I was raised to think that we needed make up to cover all of our flaws. From the 5th grade until the time I was 35 I woke up and put on my foundation, powder, eye shadow, mascara and lipgloss. It's hard to break a 25 year old habit...but I did...and I have begun to love not having to fix who I am.

But...and here is the point of the story...I live in a very intentional world. My friends have been cultivated out of a group of amazing women who stand for who they say they are. They have similar beliefs as myself; healthy food, limited technology, natural beauty, etc. I don't have to worry about how others see me, because I am always in a safe and loving environment. Until...my daughter announced that she wanted to try out public school. I had to go in and talk to the principle and the teacher and see other parents...I hadn't been in this kind of situation in years! 

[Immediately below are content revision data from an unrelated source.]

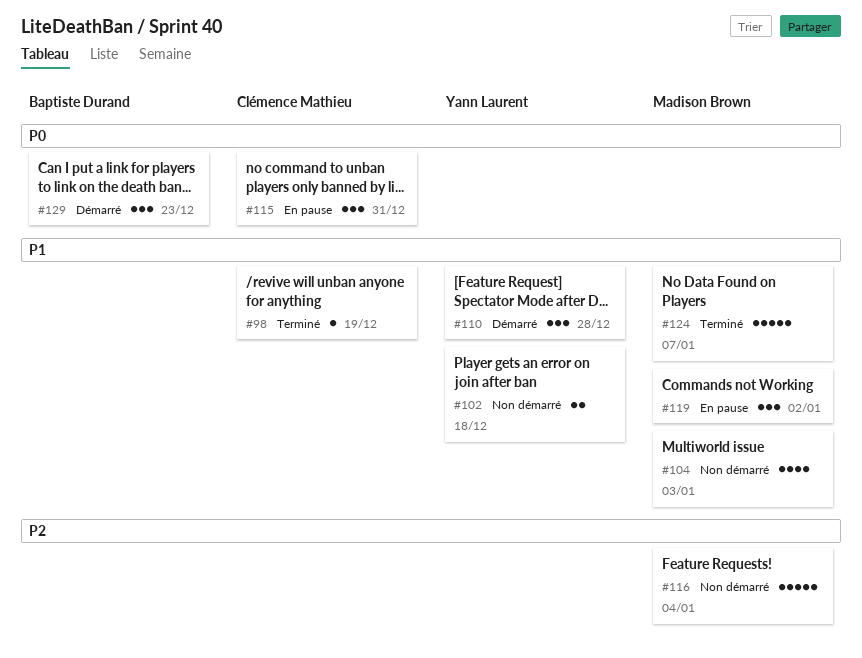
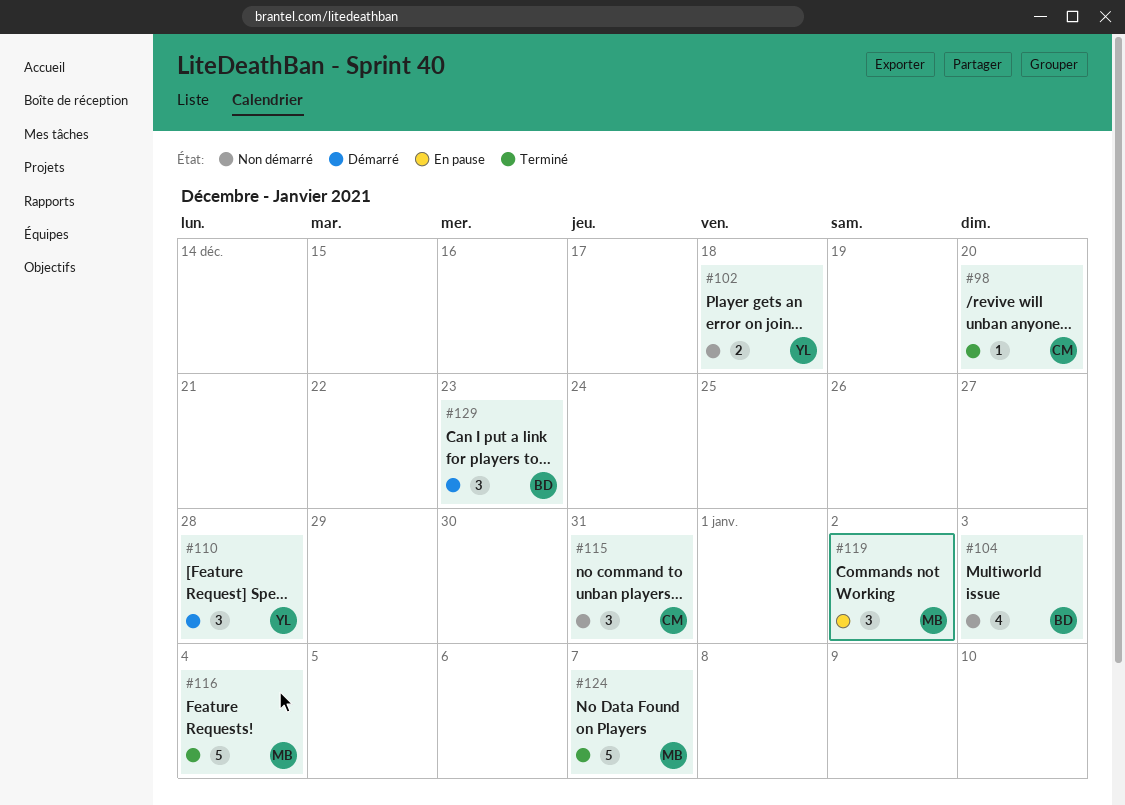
#98, due: Dec 19 -> Dec 20
#104, owner: Madison Brown -> Baptiste Durand
#115, status: En pause -> Non démarré
#116, status: Non démarré -> Terminé

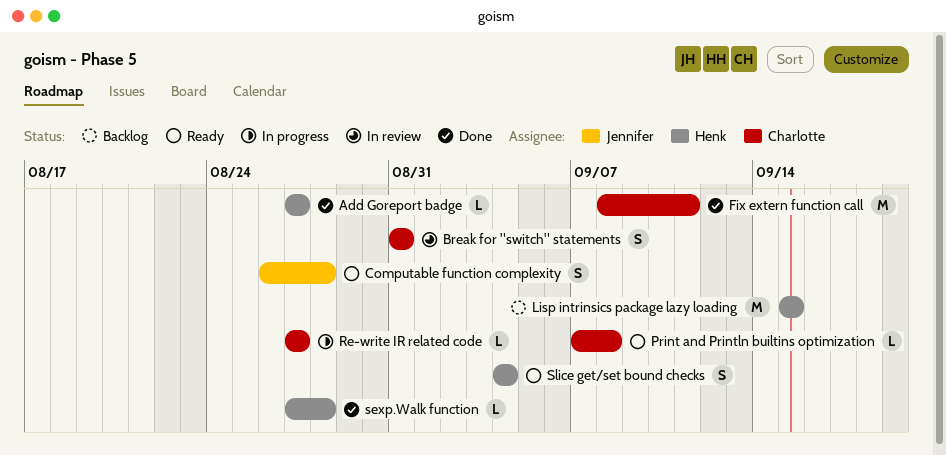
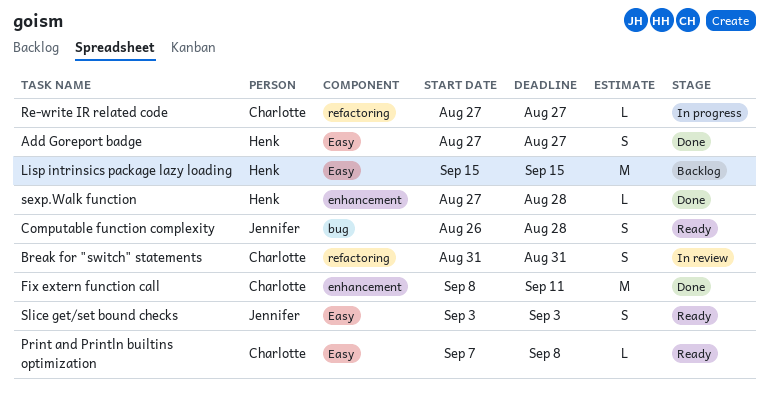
Add Goreport badge, estimate: L -> S
Slice get/set bound checks, owner: Henk -> Jennifer
Slice get/set bound checks, start: Sep 4 -> Sep 3
Slice get/set bound checks, due: Sep 4 -> Sep 3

It made me nervous, lord knows why, but it did. 

So, I automatically fell into old habits...I turned on a curling iron, and pulled out my makeup. Without even thinking I did myself up. Then, minutes before leaving I actually looked at myself in the mirror...and I laughed. I couldn't believe how ridiculous I looked. I looked like a person who was trying too hard...and more importantly, I didn't look like me. I had grown so accustomed to seeing MY face in the mirror that this false version of me looked silly. So I stopped and washed my face, then walked out the door, happy to feel like myself again.

I think it's important to really sit down and think about what your beliefs are, and then compare them to your actual life and see how it jives. In other words, you want to make sure your present day actions align with your convictions. I think that this is the most important part of living consciously. 


You want to make sure your present day actions align with your convictions.